- WORK INSTRUCTION
Top to bottom, output the entries that follow exactly.

Dataset entries:
--- START ---

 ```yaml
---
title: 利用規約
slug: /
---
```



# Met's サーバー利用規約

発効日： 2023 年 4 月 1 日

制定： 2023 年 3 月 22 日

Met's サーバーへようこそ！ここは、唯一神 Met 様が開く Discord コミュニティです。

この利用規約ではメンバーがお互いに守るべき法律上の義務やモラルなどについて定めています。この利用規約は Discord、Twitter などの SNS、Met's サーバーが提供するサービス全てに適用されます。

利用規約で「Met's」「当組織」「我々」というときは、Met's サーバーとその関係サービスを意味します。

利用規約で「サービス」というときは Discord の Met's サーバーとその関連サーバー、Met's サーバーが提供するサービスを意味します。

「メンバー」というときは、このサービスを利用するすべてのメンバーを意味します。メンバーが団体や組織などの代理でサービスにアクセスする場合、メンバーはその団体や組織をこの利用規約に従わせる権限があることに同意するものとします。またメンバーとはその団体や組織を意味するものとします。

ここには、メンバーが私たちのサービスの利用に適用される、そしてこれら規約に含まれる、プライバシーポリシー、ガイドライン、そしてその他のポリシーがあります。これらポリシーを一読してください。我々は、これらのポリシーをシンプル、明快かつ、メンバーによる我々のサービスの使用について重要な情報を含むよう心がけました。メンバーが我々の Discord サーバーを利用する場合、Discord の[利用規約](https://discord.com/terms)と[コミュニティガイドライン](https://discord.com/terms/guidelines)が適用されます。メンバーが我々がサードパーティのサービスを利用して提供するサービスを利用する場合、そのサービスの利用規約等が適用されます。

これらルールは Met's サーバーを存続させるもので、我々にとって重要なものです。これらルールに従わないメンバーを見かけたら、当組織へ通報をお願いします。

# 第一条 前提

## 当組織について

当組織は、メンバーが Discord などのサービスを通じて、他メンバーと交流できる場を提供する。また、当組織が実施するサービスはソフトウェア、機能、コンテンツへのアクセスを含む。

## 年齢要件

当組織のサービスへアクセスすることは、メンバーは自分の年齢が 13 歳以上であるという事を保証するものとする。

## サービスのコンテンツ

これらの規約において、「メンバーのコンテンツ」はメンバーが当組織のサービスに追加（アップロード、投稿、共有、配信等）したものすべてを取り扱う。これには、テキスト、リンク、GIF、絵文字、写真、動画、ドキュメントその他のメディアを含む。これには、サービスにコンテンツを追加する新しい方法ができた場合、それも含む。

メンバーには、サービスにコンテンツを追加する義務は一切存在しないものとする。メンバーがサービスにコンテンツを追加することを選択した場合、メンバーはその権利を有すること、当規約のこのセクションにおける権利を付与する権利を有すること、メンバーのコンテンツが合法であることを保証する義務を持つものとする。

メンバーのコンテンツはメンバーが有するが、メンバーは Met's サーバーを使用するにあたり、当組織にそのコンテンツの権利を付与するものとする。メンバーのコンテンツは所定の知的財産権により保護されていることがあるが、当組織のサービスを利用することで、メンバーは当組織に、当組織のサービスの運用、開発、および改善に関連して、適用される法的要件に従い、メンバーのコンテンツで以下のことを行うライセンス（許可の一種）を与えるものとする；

--- END ---

- RESULT FOR THIS TASK
 ```yaml
---
title: 利用規約
slug: /
---
```



# Met's サーバー利用規約

発効日： 2023 年 4 月 1 日

制定： 2023 年 3 月 22 日

Met's サーバーへようこそ！ここは、唯一神 Met 様が開く Discord コミュニティです。

この利用規約ではメンバーがお互いに守るべき法律上の義務やモラルなどについて定めています。この利用規約は Discord、Twitter などの SNS、Met's サーバーが提供するサービス全てに適用されます。

利用規約で「Met's」「当組織」「我々」というときは、Met's サーバーとその関係サービスを意味します。

利用規約で「サービス」というときは Discord の Met's サーバーとその関連サーバー、Met's サーバーが提供するサービスを意味します。

「メンバー」というときは、このサービスを利用するすべてのメンバーを意味します。メンバーが団体や組織などの代理でサービスにアクセスする場合、メンバーはその団体や組織をこの利用規約に従わせる権限があることに同意するものとします。またメンバーとはその団体や組織を意味するものとします。

ここには、メンバーが私たちのサービスの利用に適用される、そしてこれら規約に含まれる、プライバシーポリシー、ガイドライン、そしてその他のポリシーがあります。これらポリシーを一読してください。我々は、これらのポリシーをシンプル、明快かつ、メンバーによる我々のサービスの使用について重要な情報を含むよう心がけました。メンバーが我々の Discord サーバーを利用する場合、Discord の[利用規約](https://discord.com/terms)と[コミュニティガイドライン](https://discord.com/terms/guidelines)が適用されます。メンバーが我々がサードパーティのサービスを利用して提供するサービスを利用する場合、そのサービスの利用規約等が適用されます。

これらルールは Met's サーバーを存続させるもので、我々にとって重要なものです。これらルールに従わないメンバーを見かけたら、当組織へ通報をお願いします。

# 第一条 前提

## 当組織について

当組織は、メンバーが Discord などのサービスを通じて、他メンバーと交流できる場を提供する。また、当組織が実施するサービスはソフトウェア、機能、コンテンツへのアクセスを含む。

## 年齢要件

当組織のサービスへアクセスすることは、メンバーは自分の年齢が 13 歳以上であるという事を保証するものとする。

## サービスのコンテンツ

これらの規約において、「メンバーのコンテンツ」はメンバーが当組織のサービスに追加（アップロード、投稿、共有、配信等）したものすべてを取り扱う。これには、テキスト、リンク、GIF、絵文字、写真、動画、ドキュメントその他のメディアを含む。これには、サービスにコンテンツを追加する新しい方法ができた場合、それも含む。

メンバーには、サービスにコンテンツを追加する義務は一切存在しないものとする。メンバーがサービスにコンテンツを追加することを選択した場合、メンバーはその権利を有すること、当規約のこのセクションにおける権利を付与する権利を有すること、メンバーのコンテンツが合法であることを保証する義務を持つものとする。

メンバーのコンテンツはメンバーが有するが、メンバーは Met's サーバーを使用するにあたり、当組織にそのコンテンツの権利を付与するものとする。メンバーのコンテンツは所定の知的財産権により保護されていることがあるが、当組織のサービスを利用することで、メンバーは当組織に、当組織のサービスの運用、開発、および改善に関連して、適用される法的要件に従い、メンバーのコンテンツで以下のことを行うライセンス（許可の一種）を与えるものとする；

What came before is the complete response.